Required action:
Write out only the lines from the top of the listing below through the one with "In the past", exactly as they stand, while keeping pictures out of the copy.

Dataset records:
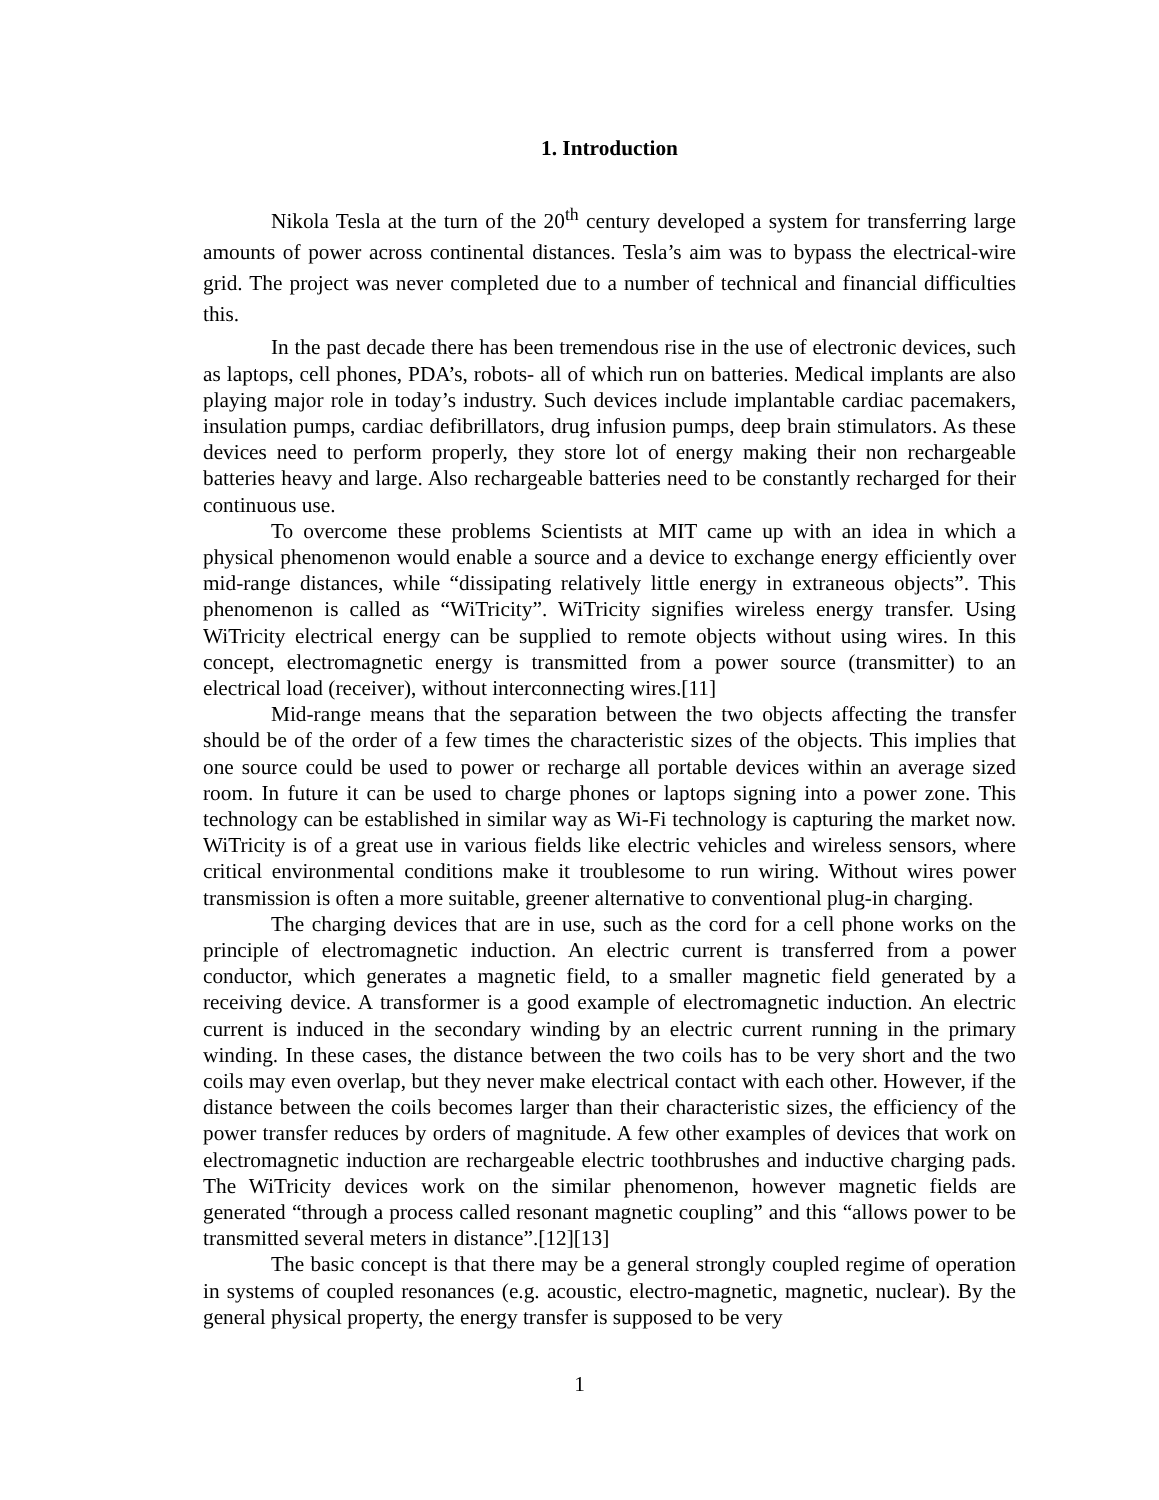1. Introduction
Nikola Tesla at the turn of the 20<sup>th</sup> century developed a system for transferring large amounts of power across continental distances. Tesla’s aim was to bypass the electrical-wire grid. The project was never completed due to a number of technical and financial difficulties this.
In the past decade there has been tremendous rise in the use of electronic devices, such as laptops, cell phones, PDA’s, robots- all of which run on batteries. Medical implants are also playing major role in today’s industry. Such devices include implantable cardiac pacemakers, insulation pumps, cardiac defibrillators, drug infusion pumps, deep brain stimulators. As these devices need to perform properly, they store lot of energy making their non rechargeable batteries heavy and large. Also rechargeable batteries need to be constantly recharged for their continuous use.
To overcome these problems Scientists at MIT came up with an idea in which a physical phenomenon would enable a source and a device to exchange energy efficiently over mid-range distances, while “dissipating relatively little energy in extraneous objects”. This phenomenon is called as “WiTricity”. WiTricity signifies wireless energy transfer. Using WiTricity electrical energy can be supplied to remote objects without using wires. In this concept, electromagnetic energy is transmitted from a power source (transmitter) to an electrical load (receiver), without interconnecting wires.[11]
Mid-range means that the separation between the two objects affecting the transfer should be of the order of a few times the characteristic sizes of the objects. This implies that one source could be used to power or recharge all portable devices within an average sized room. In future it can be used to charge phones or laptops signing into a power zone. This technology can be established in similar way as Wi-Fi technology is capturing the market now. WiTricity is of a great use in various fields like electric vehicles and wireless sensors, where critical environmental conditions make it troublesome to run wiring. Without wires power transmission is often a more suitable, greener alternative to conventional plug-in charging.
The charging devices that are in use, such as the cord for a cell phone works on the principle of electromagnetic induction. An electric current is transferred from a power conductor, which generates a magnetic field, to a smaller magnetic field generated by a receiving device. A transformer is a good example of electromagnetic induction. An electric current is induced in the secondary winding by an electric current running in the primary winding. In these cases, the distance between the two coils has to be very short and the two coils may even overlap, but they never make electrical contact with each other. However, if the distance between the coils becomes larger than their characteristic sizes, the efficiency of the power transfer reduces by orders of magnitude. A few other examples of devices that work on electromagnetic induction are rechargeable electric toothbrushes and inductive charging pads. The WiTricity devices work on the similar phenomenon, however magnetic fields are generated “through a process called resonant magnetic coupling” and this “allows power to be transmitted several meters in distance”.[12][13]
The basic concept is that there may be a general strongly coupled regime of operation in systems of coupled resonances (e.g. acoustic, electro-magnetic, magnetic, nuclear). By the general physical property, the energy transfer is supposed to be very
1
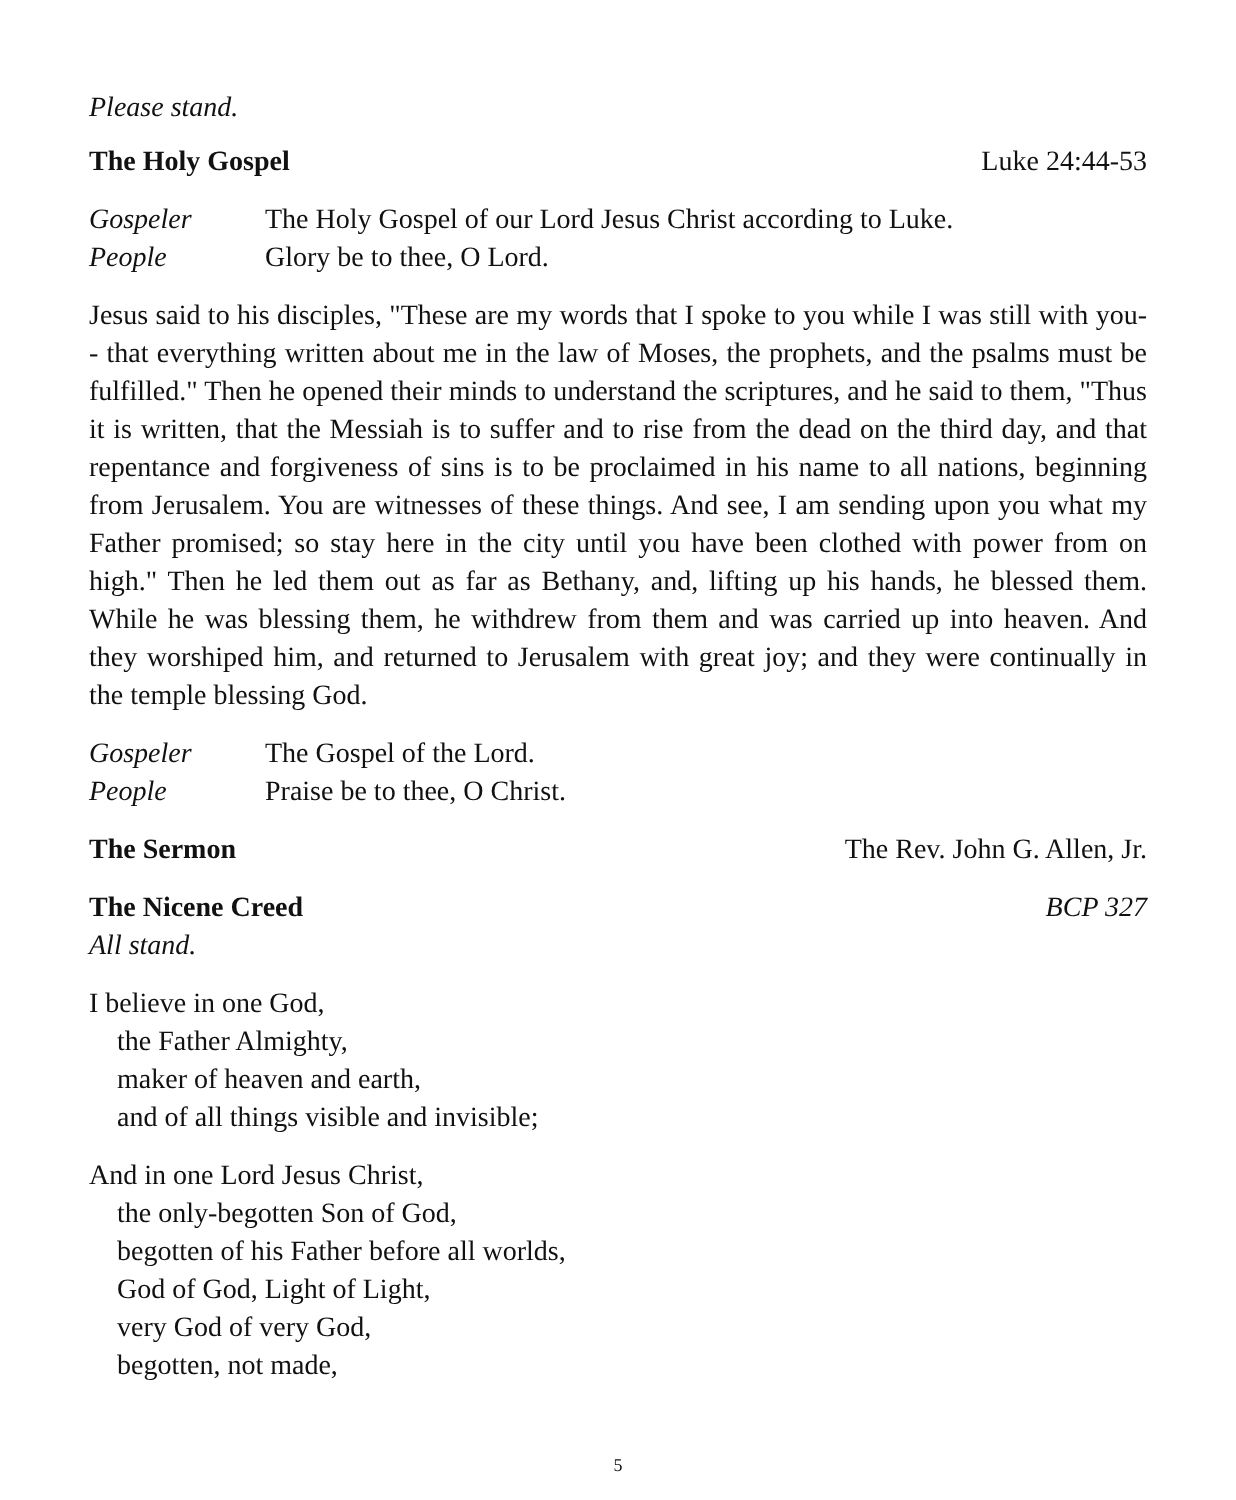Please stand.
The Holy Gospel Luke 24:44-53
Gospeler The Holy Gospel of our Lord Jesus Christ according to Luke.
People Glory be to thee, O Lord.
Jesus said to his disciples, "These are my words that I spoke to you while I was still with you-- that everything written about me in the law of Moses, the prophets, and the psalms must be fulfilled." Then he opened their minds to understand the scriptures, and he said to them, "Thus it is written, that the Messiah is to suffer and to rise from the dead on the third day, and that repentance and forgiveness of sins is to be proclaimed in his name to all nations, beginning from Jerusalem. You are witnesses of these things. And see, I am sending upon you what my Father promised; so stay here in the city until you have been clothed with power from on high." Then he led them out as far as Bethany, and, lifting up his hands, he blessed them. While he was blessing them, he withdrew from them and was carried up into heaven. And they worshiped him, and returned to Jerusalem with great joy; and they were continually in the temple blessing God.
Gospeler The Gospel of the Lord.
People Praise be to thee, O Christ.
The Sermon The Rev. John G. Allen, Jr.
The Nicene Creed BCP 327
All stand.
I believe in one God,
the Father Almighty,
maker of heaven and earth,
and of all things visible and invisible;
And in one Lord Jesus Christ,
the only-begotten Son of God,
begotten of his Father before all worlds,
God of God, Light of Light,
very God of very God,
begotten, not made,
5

Response to the exercise:
1. Introduction
Nikola Tesla at the turn of the 20<sup>th</sup> century developed a system for transferring large amounts of power across continental distances. Tesla’s aim was to bypass the electrical-wire grid. The project was never completed due to a number of technical and financial difficulties this.
In the past decade there has been tremendous rise in the use of electronic devices, such as laptops, cell phones, PDA’s, robots- all of which run on batteries. Medical implants are also playing major role in today’s industry. Such devices include implantable cardiac pacemakers, insulation pumps, cardiac defibrillators, drug infusion pumps, deep brain stimulators. As these devices need to perform properly, they store lot of energy making their non rechargeable batteries heavy and large. Also rechargeable batteries need to be constantly recharged for their continuous use.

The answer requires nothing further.